* _Task objective_
Set down each entry below exactly as written, keeping the pictures out.

[Given data — start]

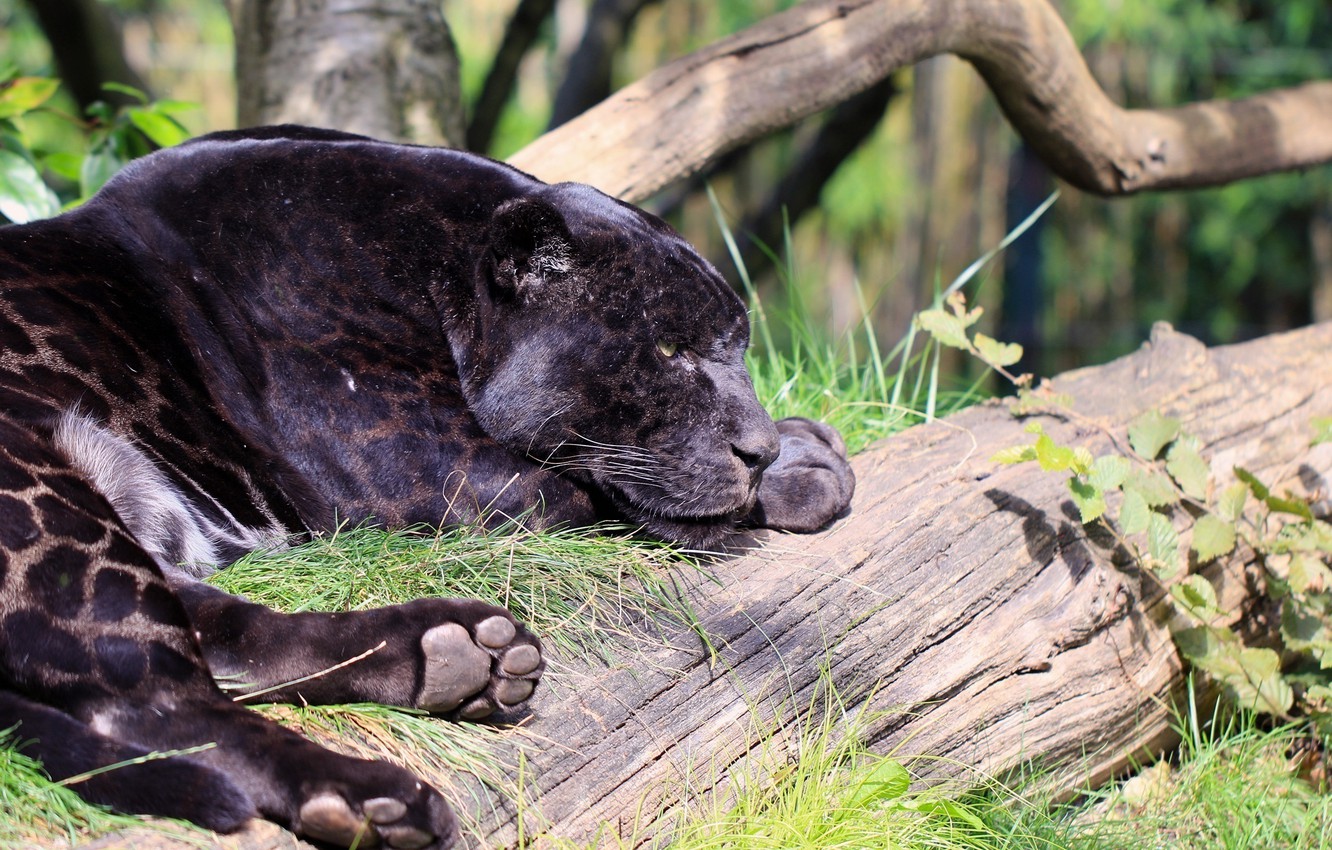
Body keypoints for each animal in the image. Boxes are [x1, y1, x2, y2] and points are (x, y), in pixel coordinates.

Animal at [0, 126, 855, 849]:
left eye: (739, 347)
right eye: (670, 350)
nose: (757, 447)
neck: (436, 269)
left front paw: (807, 448)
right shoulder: (441, 472)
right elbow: (604, 491)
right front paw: (799, 472)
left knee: (225, 640)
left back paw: (458, 655)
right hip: (46, 502)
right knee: (160, 701)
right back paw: (369, 797)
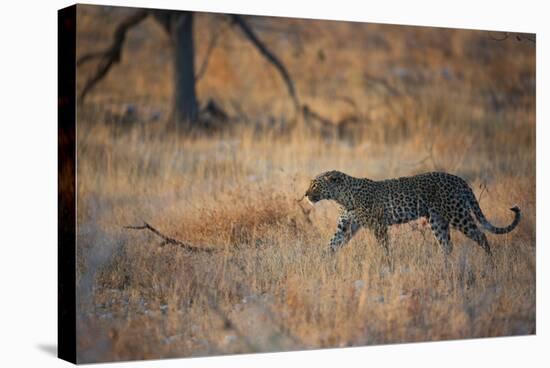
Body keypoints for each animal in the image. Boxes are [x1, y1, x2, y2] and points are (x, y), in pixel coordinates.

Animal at [304, 171, 524, 258]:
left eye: (315, 185)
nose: (305, 194)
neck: (341, 197)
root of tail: (459, 179)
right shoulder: (346, 226)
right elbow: (332, 244)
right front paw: (322, 262)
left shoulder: (378, 225)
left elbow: (384, 247)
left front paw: (387, 263)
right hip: (437, 220)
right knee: (447, 245)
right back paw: (444, 268)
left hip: (457, 213)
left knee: (481, 235)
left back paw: (490, 263)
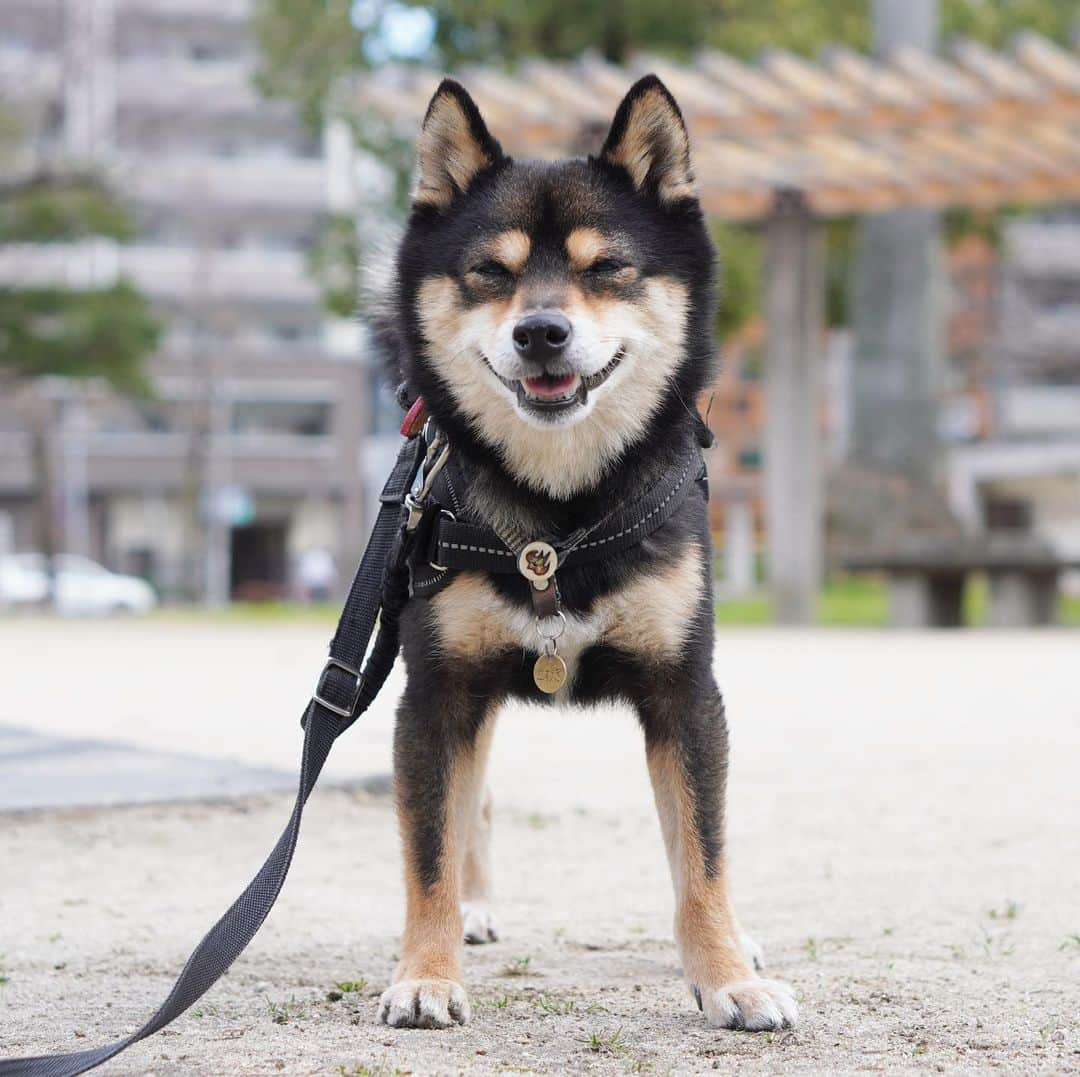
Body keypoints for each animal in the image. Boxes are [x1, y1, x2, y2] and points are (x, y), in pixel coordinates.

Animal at [367, 75, 799, 1032]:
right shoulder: (435, 694)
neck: (558, 521)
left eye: (606, 269)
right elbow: (426, 853)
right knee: (471, 806)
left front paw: (726, 976)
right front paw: (425, 971)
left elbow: (702, 853)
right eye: (491, 273)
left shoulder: (686, 691)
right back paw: (472, 909)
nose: (541, 331)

[Given data — finish]

* _Written response_
Body keypoints for each animal in the image. Boxes are [x1, y1, x2, y2] and points are (x, y), in pixel coordinates.

Animal at [0, 126, 855, 849]:
left eye: (739, 347)
right eye: (670, 350)
nose: (757, 447)
neck: (436, 269)
left front paw: (807, 448)
right shoulder: (441, 472)
right elbow: (604, 491)
right front paw: (799, 472)
left knee: (225, 640)
left back paw: (458, 655)
right hip: (46, 502)
right knee: (160, 701)
right back paw: (369, 797)
Body keypoints for each animal in the image. Boxes are [x1, y1, x2, y2] and points are (x, y), in pixel coordinates.

Animal at [304, 171, 524, 258]:
left eye: (315, 185)
nose: (305, 194)
neck: (341, 197)
root of tail: (459, 179)
right shoulder: (346, 226)
right elbow: (332, 244)
right front paw: (322, 262)
left shoulder: (378, 225)
left elbow: (384, 247)
left front paw: (387, 263)
right hip: (437, 220)
right knee: (447, 245)
right back paw: (444, 268)
left hip: (457, 213)
left knee: (481, 235)
left back paw: (490, 263)
Body keypoints for each animal in the image. Boxes are [x1, y1, x2, y2] and points are (x, y), in pixel coordinates.

Animal at [367, 75, 799, 1032]:
right shoulder: (435, 694)
neck: (558, 521)
left eye: (606, 269)
right elbow: (426, 853)
right knee: (471, 806)
left front paw: (726, 976)
right front paw: (425, 971)
left elbow: (702, 853)
right eye: (491, 273)
left shoulder: (686, 691)
right back paw: (472, 909)
nose: (541, 331)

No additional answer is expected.